# TEXT PASSAGE
• • •

In the early crest of his stand-up career, in October 1987, Howie Mandel sold out two shows on the same day at Radio City Music Hall.
In one of his favorite stories, he recalls looking down from his dressing room onto 6th Avenue in Manhattan with his wife, Terry. About 7,000 people were amassing outside the legendary theater, waiting to get into the first of two shows.
“People are teeming out there, the barriers are up, the cops are directing traffic, there’s a traffic jam, and my wife says, ‘Look at you! This is because of you! What are you thinking?’ ” says Mandel, the veteran actor, comedian and “America’s Got Talent” judge who headlines at 8 p.m. Saturday at Paris Theater. “I said, ‘Well, there are 10 million people in this city and 14,000 are seeing me in two shows. That means 9,986,000 chose to do something else.”
Mandel employs that selfless perspective on the hit NBC contest show.
“That stuck with me. As a judge, just because I’m not interested in something, just because I don’t go out and buy that type of music, or just because I’m not into juggling, doesn’t mean it’s not great and that millions of people do like it,” he says. “This is a big culture. I love the human drive that draws someone to do something nobody else has ever tried, or do something differently than anyone else.”
More from our recent phone chat:
John Kats: I can report to you that your impact is felt all across the city, with several headliners having performed on the TV show. I run into them every day.
Howie Mandel: I’d say 60 percent of the billboards you see in Las Vegas are from people who have been on the show. If they weren’t a champion, they were a runner-up. If they weren’t a runner-up, they were a contestant. If they weren’t a contestant, they were a special guest or did a duet with somebody. I don’t think there’s anybody there who hasn’t been part of “AGT” in some way.”
J.K.: Just recently, I have interviewed Daniel Emmet from the show, and Tape Face from the show. Both were on ‘AGT.’ Shin Lim, Terry Fator, Mat Franco and many others headline here and it’s easy to lose track of how many Vegas performers have been on “AGT.”
H.M.: Even the Jabbawockeez competed on “AGT,” too (in 2007), before they were on “America’s Best Dance Crew,” and now they are headlining on the Strip.
J.K.: Is this connection between the “AGT” and Las Vegas part of the show’s original blueprint?

• • •

# JOB ITEM
Write out the part of the Howie Mandel interview starting with "In the early" and going on through "NBC contest show.", keeping every word and mark unchanged.

# PROVIDED DATA
• • •

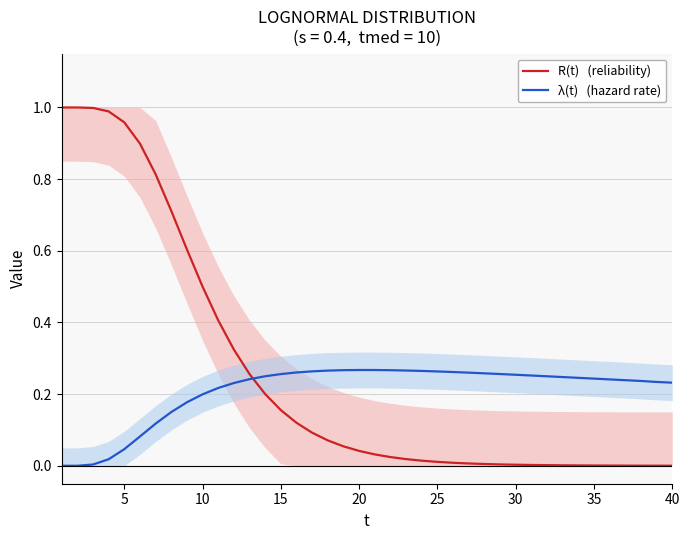

How many times do λ(t)   (hazard rate) and R(t)   (reliability) cross each other?

1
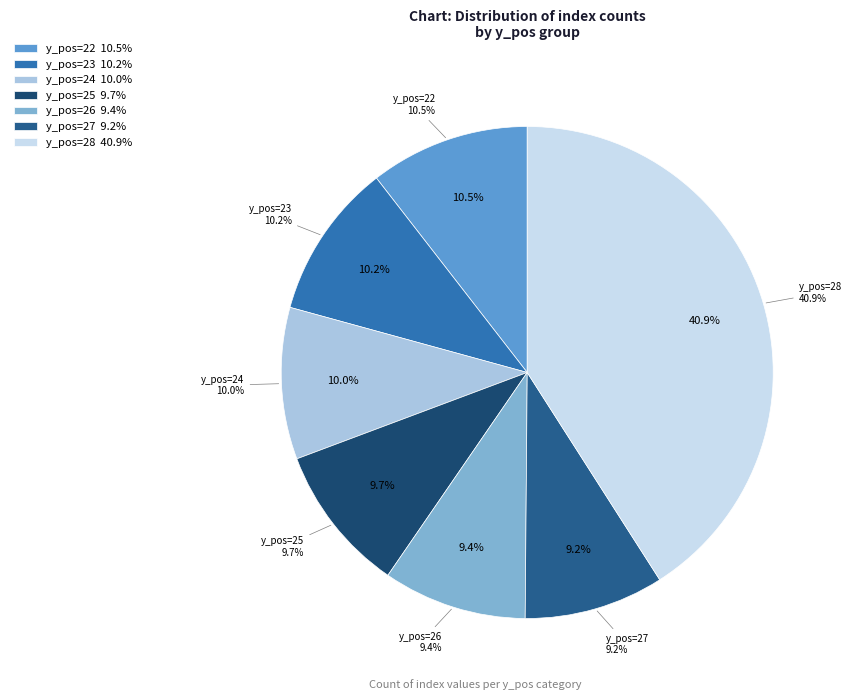

Does y_pos=27 account for over 50% of the chart?

No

• • •

# PROBLEM SOLUTION
In the early crest of his stand-up career, in October 1987, Howie Mandel sold out two shows on the same day at Radio City Music Hall.
In one of his favorite stories, he recalls looking down from his dressing room onto 6th Avenue in Manhattan with his wife, Terry. About 7,000 people were amassing outside the legendary theater, waiting to get into the first of two shows.
“People are teeming out there, the barriers are up, the cops are directing traffic, there’s a traffic jam, and my wife says, ‘Look at you! This is because of you! What are you thinking?’ ” says Mandel, the veteran actor, comedian and “America’s Got Talent” judge who headlines at 8 p.m. Saturday at Paris Theater. “I said, ‘Well, there are 10 million people in this city and 14,000 are seeing me in two shows. That means 9,986,000 chose to do something else.”
Mandel employs that selfless perspective on the hit NBC contest show.